In den Zahlen des Statistischen Bundesamtes ist ein klares Nord-Süd-Gefälle zu beobachten. Innerhalb der EU sind Schweden, Dänemark und Finnland mit Elektroanteilen von mehr als einem Drittel führend. Die wenigsten neuen Elektroautos wurden hingegen in Kroatien (2,6 %) und der Slowakei (2,9 %) zugelassen. Die europäischen Länder mit den anteilig meisten E-Zulassungen bleiben die Nicht-EU-Staaten Norwegen (81,2 %) und Island (52,8 %).

Unabhängig von der Antriebsart verzeichnet Deutschland einen vergleichsweise hohen Anteil sehr neuer Autos. Hierzulande sind 14,8 Prozent der rund 49,1 Millionen Pkw jünger als zwei Jahre. Eine höhere Quote erzielt nur Luxemburg mit 19 Prozent. Besonders viele alte Autos gibt es in Rumänien, Finnland und Estland, wo jeweils jedes dritte Auto älter als 20 Jahre ist.

Ruf nach neuer E-Auto-Förderung

Der lange Zeit überdurchschnittliche E-Auto-Anteil ist das Ergebnis der früheren erheblichen staatlichen Förderung dieser Fahrzeuge. Inzwischen mehren sich die Stimmen, die eine Rückkehr der E-Auto-Kaufprämie fordern.
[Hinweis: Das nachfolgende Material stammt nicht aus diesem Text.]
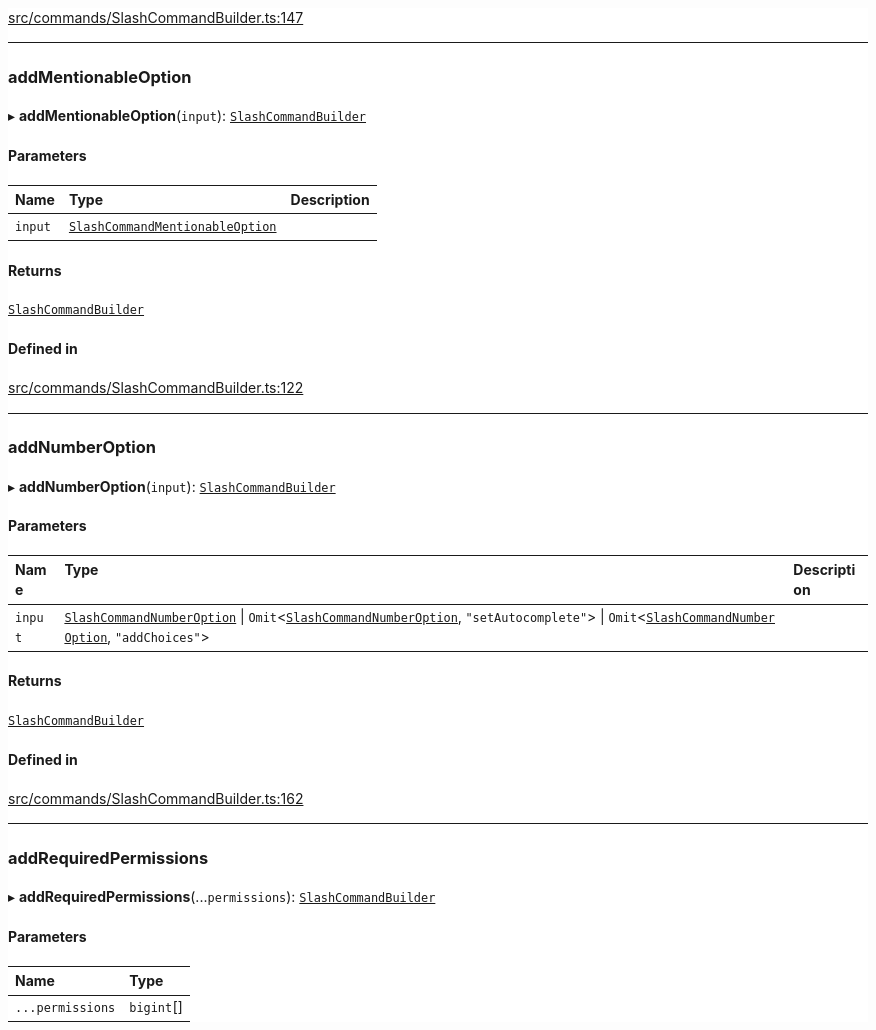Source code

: [src/commands/SlashCommandBuilder.ts:147](https://github.com/ssMMiles/interactions.ts/blob/df1cc9e/packages/builders/src/commands/SlashCommandBuilder.ts#L147)

___

### addMentionableOption

▸ **addMentionableOption**(`input`): [`SlashCommandBuilder`](SlashCommandBuilder.md)

#### Parameters

| Name | Type | Description |
| :------ | :------ | :------ |
| `input` | [`SlashCommandMentionableOption`](SlashCommandMentionableOption.md) |  |

#### Returns

[`SlashCommandBuilder`](SlashCommandBuilder.md)

#### Defined in

[src/commands/SlashCommandBuilder.ts:122](https://github.com/ssMMiles/interactions.ts/blob/df1cc9e/packages/builders/src/commands/SlashCommandBuilder.ts#L122)

___

### addNumberOption

▸ **addNumberOption**(`input`): [`SlashCommandBuilder`](SlashCommandBuilder.md)

#### Parameters

| Name | Type | Description |
| :------ | :------ | :------ |
| `input` | [`SlashCommandNumberOption`](SlashCommandNumberOption.md) \| `Omit`<[`SlashCommandNumberOption`](SlashCommandNumberOption.md), ``"setAutocomplete"``\> \| `Omit`<[`SlashCommandNumberOption`](SlashCommandNumberOption.md), ``"addChoices"``\> |  |

#### Returns

[`SlashCommandBuilder`](SlashCommandBuilder.md)

#### Defined in

[src/commands/SlashCommandBuilder.ts:162](https://github.com/ssMMiles/interactions.ts/blob/df1cc9e/packages/builders/src/commands/SlashCommandBuilder.ts#L162)

___

### addRequiredPermissions

▸ **addRequiredPermissions**(...`permissions`): [`SlashCommandBuilder`](SlashCommandBuilder.md)

#### Parameters

| Name | Type |
| :------ | :------ |
| `...permissions` | `bigint`[] |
Dazu gehört Niedersachsens Wirtschaftsminister Olaf Lies, der mit Kaufanreizen für E-Autos der schwächelnden Autobranche wieder auf die Beine helfen will.

Denkbar seien eine Reduktion der Mehrwertsteuer für E-Autos oder eine Steuergutschrift, sagte der SPD-Politiker der „Hannoverschen Allgemeinen Zeitung“. Um die Autobranche wieder in Schwung zu bringen, müsse zudem der Strompreis fallen, forderte Lies weiter. Am Elektro-Kurs des Autobauers VW will er dagegen nicht rütteln. „Wir begehen einen dramatischen Fehler, wenn wir glauben, dass wir die E-Mobilität aussitzen könnten“.